* [Try it] Nothing but the records, repeated exactly, should form the response.

[Landmark coordinate records]
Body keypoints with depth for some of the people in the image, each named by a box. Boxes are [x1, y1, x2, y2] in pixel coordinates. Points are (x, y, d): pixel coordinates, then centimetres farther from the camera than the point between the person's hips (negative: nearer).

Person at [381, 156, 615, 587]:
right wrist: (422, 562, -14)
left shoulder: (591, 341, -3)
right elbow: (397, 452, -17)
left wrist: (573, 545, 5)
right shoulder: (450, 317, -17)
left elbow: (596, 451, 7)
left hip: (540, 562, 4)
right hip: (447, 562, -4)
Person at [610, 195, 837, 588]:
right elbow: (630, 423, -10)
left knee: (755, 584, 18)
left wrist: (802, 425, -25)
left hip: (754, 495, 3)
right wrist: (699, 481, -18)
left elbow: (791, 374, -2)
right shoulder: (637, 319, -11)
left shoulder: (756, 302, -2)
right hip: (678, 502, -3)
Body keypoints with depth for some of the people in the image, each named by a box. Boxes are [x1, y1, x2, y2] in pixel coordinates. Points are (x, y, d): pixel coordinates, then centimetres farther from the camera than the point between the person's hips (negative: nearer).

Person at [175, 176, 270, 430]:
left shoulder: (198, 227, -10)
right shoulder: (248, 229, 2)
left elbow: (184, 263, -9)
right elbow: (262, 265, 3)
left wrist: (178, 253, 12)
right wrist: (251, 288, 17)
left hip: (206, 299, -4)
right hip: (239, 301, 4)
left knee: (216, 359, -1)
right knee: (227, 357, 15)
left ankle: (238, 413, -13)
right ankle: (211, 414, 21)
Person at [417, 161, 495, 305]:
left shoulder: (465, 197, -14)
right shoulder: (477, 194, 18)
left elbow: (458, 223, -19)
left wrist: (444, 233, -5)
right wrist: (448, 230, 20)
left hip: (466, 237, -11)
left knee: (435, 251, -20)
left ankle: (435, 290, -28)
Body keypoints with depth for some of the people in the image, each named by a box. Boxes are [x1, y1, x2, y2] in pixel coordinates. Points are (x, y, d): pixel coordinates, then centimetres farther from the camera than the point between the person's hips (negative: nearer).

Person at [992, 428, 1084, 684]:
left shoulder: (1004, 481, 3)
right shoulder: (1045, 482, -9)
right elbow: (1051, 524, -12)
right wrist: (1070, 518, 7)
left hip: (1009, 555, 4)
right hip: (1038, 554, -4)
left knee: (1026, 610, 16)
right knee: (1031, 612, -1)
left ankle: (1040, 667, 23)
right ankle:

* [Exercise response]
Body keypoints with depth for some of the people in the image, each named by a box. Boxes are [x1, y1, x2, y2] in pixel coordinates. Points are (x, y, d): pixel coordinates, then centimetres farther from the camera than the point between the person's hips (negative: nearer).

Person at [381, 156, 615, 587]:
right wrist: (422, 562, -14)
left shoulder: (591, 341, -3)
right elbow: (397, 452, -17)
left wrist: (573, 545, 5)
right shoulder: (450, 317, -17)
left elbow: (596, 451, 7)
left hip: (540, 562, 4)
right hip: (447, 562, -4)
Person at [610, 195, 837, 588]:
right elbow: (630, 423, -10)
left knee: (755, 584, 18)
left wrist: (802, 425, -25)
left hip: (754, 495, 3)
right wrist: (699, 481, -18)
left elbow: (791, 374, -2)
right shoulder: (637, 319, -11)
left shoulder: (756, 302, -2)
right hip: (678, 502, -3)
Body keypoints with depth for some of the people in the image, each named by a box. Boxes are [x1, y1, x2, y2] in pixel coordinates. Points are (x, y, d): pixel coordinates, then centimetres farther from the camera than the point between the person's hips (negative: nearer).

Person at [175, 176, 270, 430]:
left shoulder: (198, 227, -10)
right shoulder: (248, 229, 2)
left elbow: (184, 263, -9)
right elbow: (262, 265, 3)
left wrist: (178, 253, 12)
right wrist: (251, 288, 17)
left hip: (206, 299, -4)
right hip: (239, 301, 4)
left knee: (216, 359, -1)
right knee: (227, 357, 15)
left ankle: (238, 413, -13)
right ankle: (211, 414, 21)
Person at [417, 161, 495, 305]:
left shoulder: (465, 197, -14)
right shoulder: (477, 194, 18)
left elbow: (458, 223, -19)
left wrist: (444, 233, -5)
right wrist: (448, 230, 20)
left hip: (466, 237, -11)
left knee: (435, 251, -20)
left ankle: (435, 290, -28)
Body keypoints with depth for some of the people in the image, each named by a box. Boxes are [x1, y1, x2, y2] in pixel coordinates. Points are (x, y, d): pixel coordinates, then centimetres farther from the camera than the point between the person's hips (negative: nearer).

Person at [992, 428, 1084, 684]:
left shoulder: (1004, 481, 3)
right shoulder: (1045, 482, -9)
right elbow: (1051, 524, -12)
right wrist: (1070, 518, 7)
left hip: (1009, 555, 4)
right hip: (1038, 554, -4)
left knee: (1026, 610, 16)
right knee: (1031, 612, -1)
left ankle: (1040, 667, 23)
right ankle:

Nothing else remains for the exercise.